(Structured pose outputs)
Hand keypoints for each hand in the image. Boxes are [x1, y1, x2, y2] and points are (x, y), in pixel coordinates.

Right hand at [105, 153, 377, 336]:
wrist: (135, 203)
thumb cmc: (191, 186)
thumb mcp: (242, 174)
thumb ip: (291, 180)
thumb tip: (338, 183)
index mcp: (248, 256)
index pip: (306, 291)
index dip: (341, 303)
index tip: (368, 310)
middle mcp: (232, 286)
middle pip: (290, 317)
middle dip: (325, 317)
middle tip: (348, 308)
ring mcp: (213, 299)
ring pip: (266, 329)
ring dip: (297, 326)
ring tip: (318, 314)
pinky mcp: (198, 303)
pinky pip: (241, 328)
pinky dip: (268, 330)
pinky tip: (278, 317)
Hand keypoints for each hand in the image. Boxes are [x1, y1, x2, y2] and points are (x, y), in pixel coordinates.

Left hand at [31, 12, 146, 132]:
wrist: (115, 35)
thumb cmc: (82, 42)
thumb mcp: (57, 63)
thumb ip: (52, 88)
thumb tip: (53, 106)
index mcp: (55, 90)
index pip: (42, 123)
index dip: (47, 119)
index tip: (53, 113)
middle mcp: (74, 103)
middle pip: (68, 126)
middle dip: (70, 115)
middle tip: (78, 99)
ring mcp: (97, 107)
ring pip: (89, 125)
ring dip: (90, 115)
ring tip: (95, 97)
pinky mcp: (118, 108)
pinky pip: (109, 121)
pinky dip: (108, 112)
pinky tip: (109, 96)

---

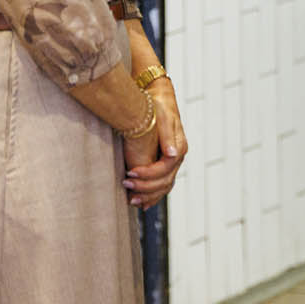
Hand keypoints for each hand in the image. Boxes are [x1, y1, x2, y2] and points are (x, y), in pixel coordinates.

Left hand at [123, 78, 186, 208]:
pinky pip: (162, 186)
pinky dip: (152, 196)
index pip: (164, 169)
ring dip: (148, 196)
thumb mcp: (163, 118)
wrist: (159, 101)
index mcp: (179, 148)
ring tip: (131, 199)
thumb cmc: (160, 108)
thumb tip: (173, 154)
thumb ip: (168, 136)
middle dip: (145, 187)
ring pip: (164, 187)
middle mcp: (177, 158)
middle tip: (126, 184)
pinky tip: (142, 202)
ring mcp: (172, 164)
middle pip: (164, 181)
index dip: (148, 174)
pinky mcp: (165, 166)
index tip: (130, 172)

...

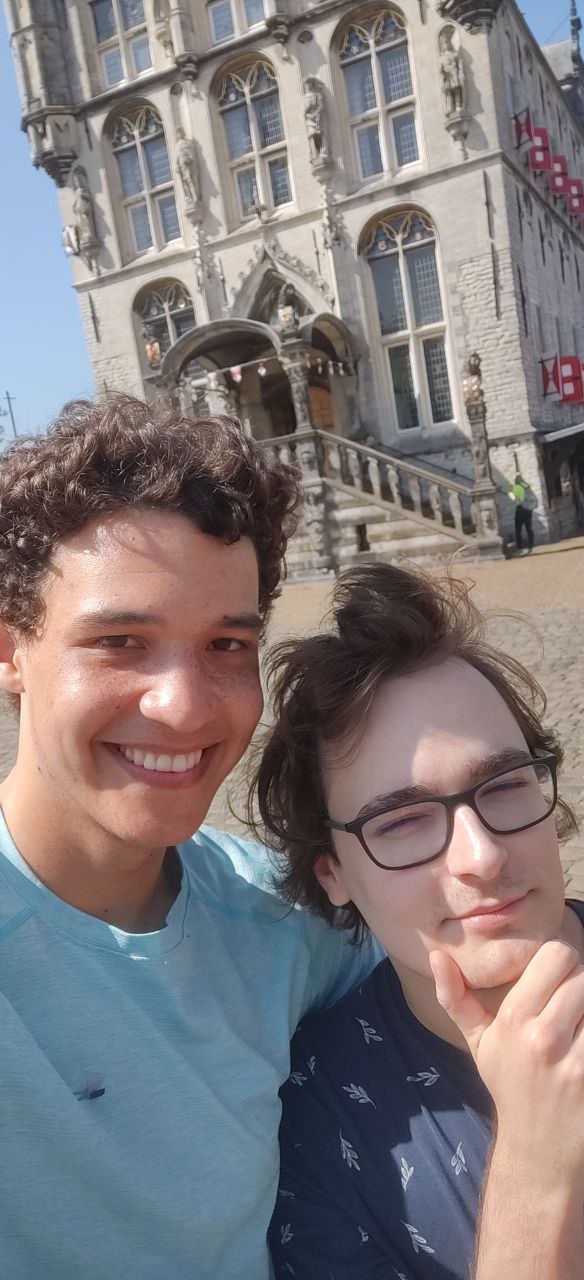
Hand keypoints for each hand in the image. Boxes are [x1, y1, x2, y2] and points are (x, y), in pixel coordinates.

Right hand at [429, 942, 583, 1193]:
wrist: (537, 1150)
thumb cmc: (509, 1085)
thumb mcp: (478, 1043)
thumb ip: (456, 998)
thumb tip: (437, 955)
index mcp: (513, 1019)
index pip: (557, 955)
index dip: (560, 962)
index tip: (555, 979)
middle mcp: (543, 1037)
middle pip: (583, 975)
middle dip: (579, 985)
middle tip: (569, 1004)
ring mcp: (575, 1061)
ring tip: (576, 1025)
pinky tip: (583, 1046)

Goal of the exercise:
From the entries above, extract only the lines running from the one containing "index tip: (555, 979)" through the one containing "pinky tip: (583, 1046)", inclusive.

Response:
index tip: (555, 979)
middle mcp: (543, 1037)
middle pip: (583, 975)
middle dip: (579, 985)
middle tip: (569, 1004)
ring mcp: (575, 1061)
ring tip: (576, 1025)
pinky tip: (583, 1046)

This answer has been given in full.